Le travail de Bernard Lavoie à la mise en scène propose une approche différente de celle de Gauthier. Séparé en plusieurs courts tableaux, Private Wars s'avoue légèrement plus comique que Lone Star. Les points communs entre les deux textes sont nombreux : la souffrance humaine, la perte d'une partie de soi, la déconnexion avec la réalité quotidienne. Lone Star propose, en un sens, une métaphore du passage de l'adolescence à l'âge adulte, alors que Private Wars aborde la détresse des hommes atteints physiquement et mentalement. Si les thèmes du deuxième récit nous parlent davantage que le premier, c'est possiblement à cause des récentes guerres auxquelles les soldats canadiens participent et dont ils reviennent affectés, et ce, s’ils reviennent en vie.

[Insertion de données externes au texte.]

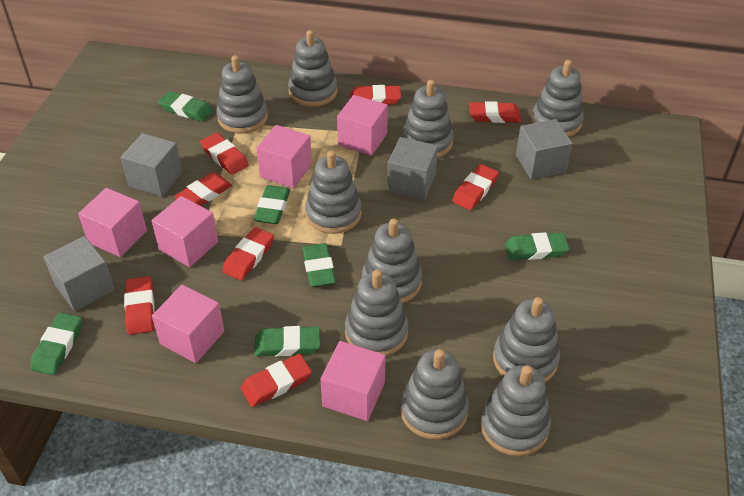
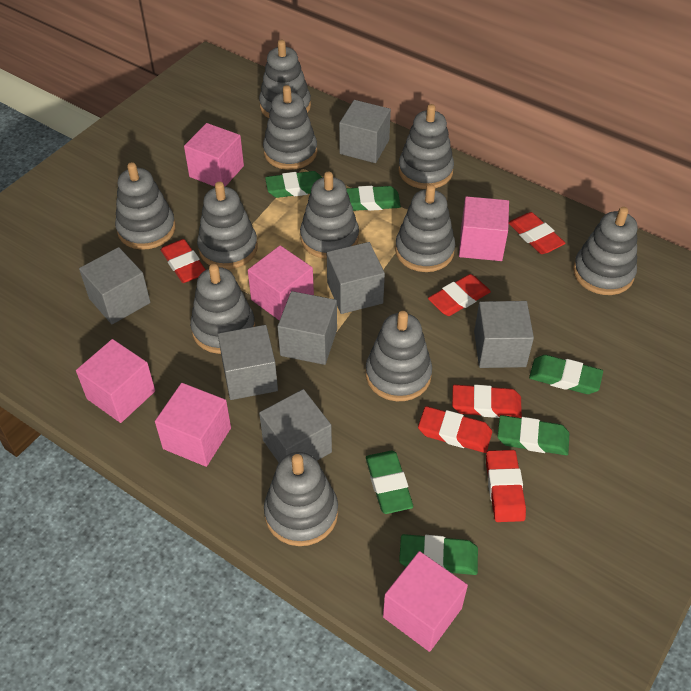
grey cube: 4 -> 7
grey stacking toy: 10 -> 11
red eraser: 8 -> 6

Les comédiens Christian E. Roy, Patrick Beauchemin et Martin Plouffe ont la chance d’explorer des personnages assez éloignés, lors des deux pièces. Il est passionnant de voir le travail effectué, le changement d’attitude et la manière dont ils abordent leurs rôles. Confinés dans un petit espace scénique, bordélique pour la première pièce, plus épuré pour la seconde, ils ne donnent jamais l’impression d’enfermement, sauf en soi. Et c’est ce qui est le plus touchant : que ce soit Ray, Roy, Cletis, Gately, Silvio ou Natwick, tous sont aux prises avec un coin sombre, une souffrance sourde et un réconfort jamais atteint. Au final, rire est peut-être le remède le plus approprié.
Les textes de Lone Star / Private Wars ne déclenchent pas les passions ; heureusement, la qualité des mises en scène et du jeu des acteurs font de ce doublé une soirée théâtrale masculine très intéressante.